Si le programme de la visite du chef de la diplomatie allemande est si chargé, c’est qu’il tient, affirme à Leaders une source informée, à « avoir une meilleure connaissance de l’évolution de la situation en Tunisie, mais aussi porter un message de félicitations pour tout le parcours accompli jusque-là malgré les embûches rencontrées ». A Berlin, on estime en effet que la Tunisie, bien qu’elle y ait mis du temps et traversé des crises passagères, est à deux doigts de finaliser sa constitution et aborder l’ultime phase des élections, ce qui constitue une perspective bien heureuse. Il s’agit à présent de persévérer dans cet effort, de s’attacher au cadre constitutionnel légitime que représente l’ANC issue des urnes du 23 octobre et de tout boucler le plus rapidement possible ».

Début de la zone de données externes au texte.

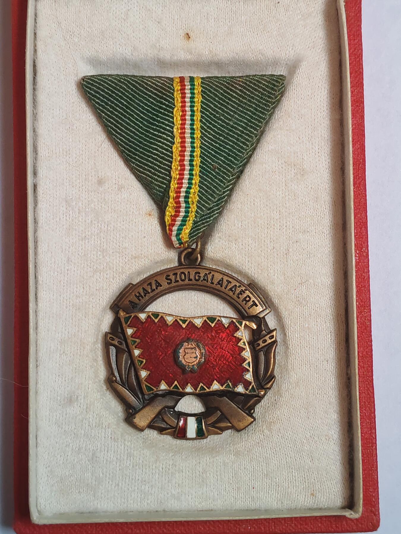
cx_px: 200
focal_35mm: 68
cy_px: 267
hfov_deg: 21.6
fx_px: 1050
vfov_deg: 28.6
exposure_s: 1/100
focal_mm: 5.52
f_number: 1.95
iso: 400
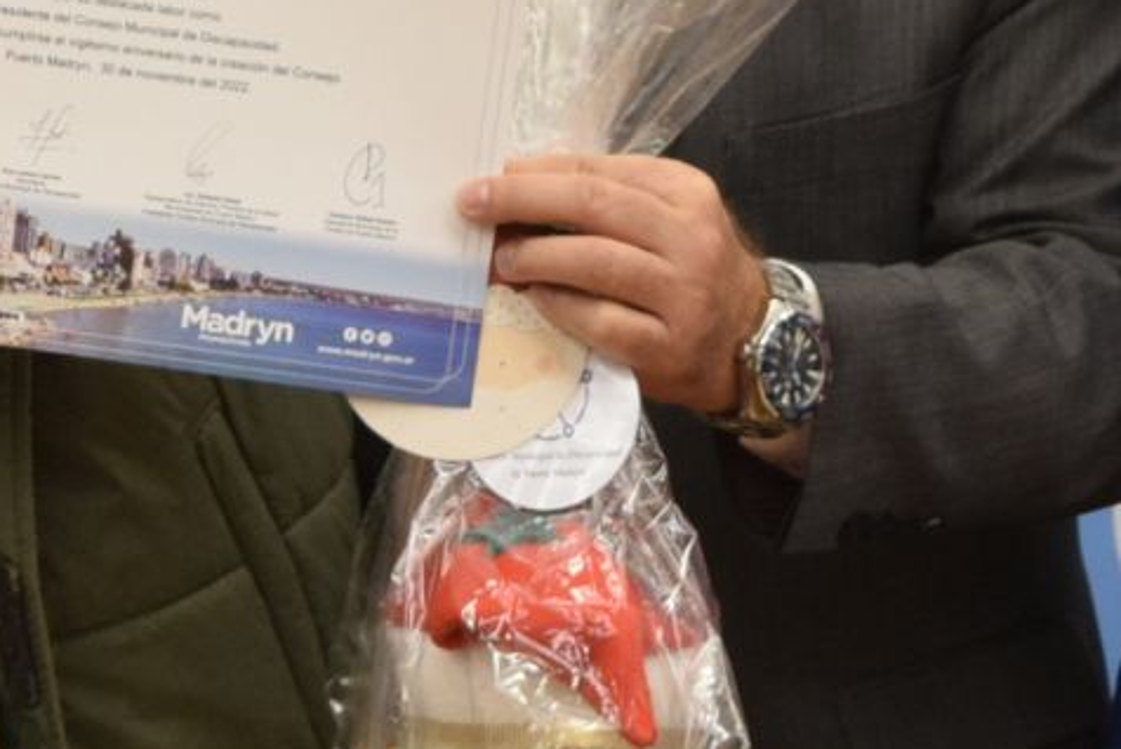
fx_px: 10376
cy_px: -46
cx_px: 1196
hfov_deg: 6.2
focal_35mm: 333
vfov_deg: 4.1
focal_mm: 55
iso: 1600
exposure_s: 1/160
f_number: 6.3
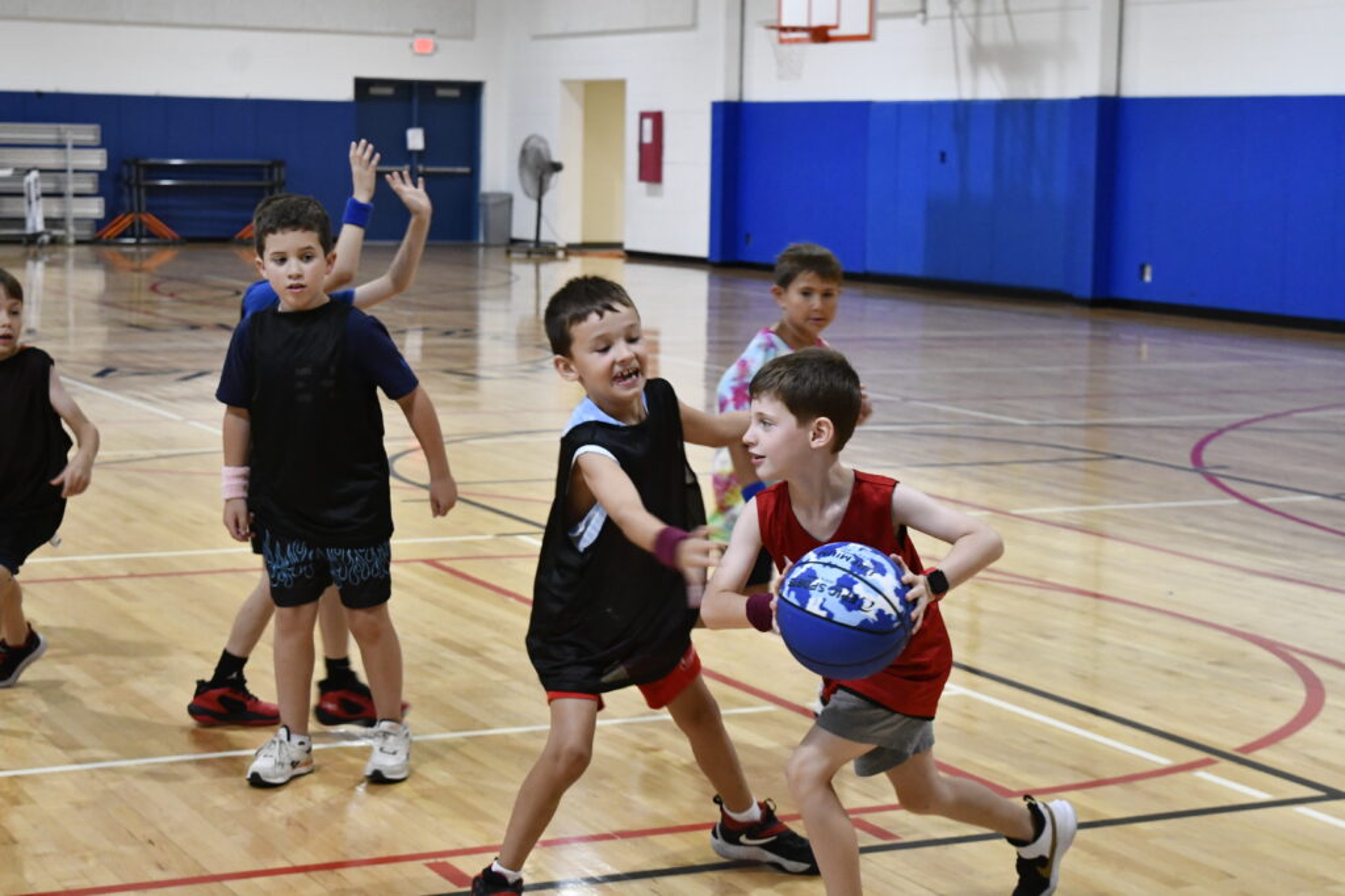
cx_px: 672
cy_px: 448
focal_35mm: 72
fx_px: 2690
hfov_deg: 28.1
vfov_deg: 18.9
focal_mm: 48
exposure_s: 1/125
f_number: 5.3
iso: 3200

Un électrochoc positif pour tout boucler et aller vers les élections
Quand on interroge les analystes allemands qui d’après eux est le mieux positionné pour prendre en charge cette ultime étape de bouclage et d’organisation des élections, ils estiment, dans une large majorité que la formation immédiate d’un gouvernement indépendant est capable de produire l’électrochoc positif général et de donner le signal de départ de la dernière ligne droite. Mais le plus urgent à leurs yeux est de protéger l’étape qui nous sépare des élections contre tous les risques à même de tout compromettre.
Les analystes allemands interrogés par Leaders rencontrent la même lecture de la situation en Tunisie que font nombre de leurs pairs internationaux. Ils placent en effet le risque sécuritaire et l’aggravation de la situation sociale avec les débrayages et revendications généralisées qu’elle peut déclencher au premier rang des graves menaces qui pèsent sur le pays.
Comment blinder le processus ?
Pour les aspects sécuritaires et tout en notant l’efficience croissante des dispositifs militaires et ceux de la Police, de la Garde Nationale et des Douanes, ainsi que le renforcement de la coopération régionale et internationale en la matière, ils considèrent que la fragmentation des groupes jihadistes et l’activation de leurs réseaux dormants accroît les risques.
Quant à la situation sociale, l’aggravation du chômage avec l’afflux dès cet été de dizaines de milliers nouveaux diplômés, le tarissement des différentes sources de revenu, l’érosion du pouvoir d’achat éprouvé par les dépenses du ramadhan, de l’été et bientôt de la rentrée scolaire et les annonces de fermeture de grandes entreprises étrangères (Jal Groupe, Continental, etc.), en plus d’un sentiment général de frustration et de désenchantement, cultivent un climat de tension sans cesse croissante qui risque de s’attiser davantage à la rentrée.
Témoignant de son appui constant au processus de transition démocratique en Tunisie, l’Allemagne aura certainement à explorer, à travers la visite du chef de sa diplomatie toutes ces questions. Ne serait-ce que lors de la partie publique des entretiens qu’il aura à cette occasion. Mais dès que les portes se ferment pour laisser le tête-à-tête favoriser des échanges plus profonds, personne ne peut prédire ce qui sera dit, d’un côté et de l’autre, même si l’Allemagne tiendra un même discours pour tous.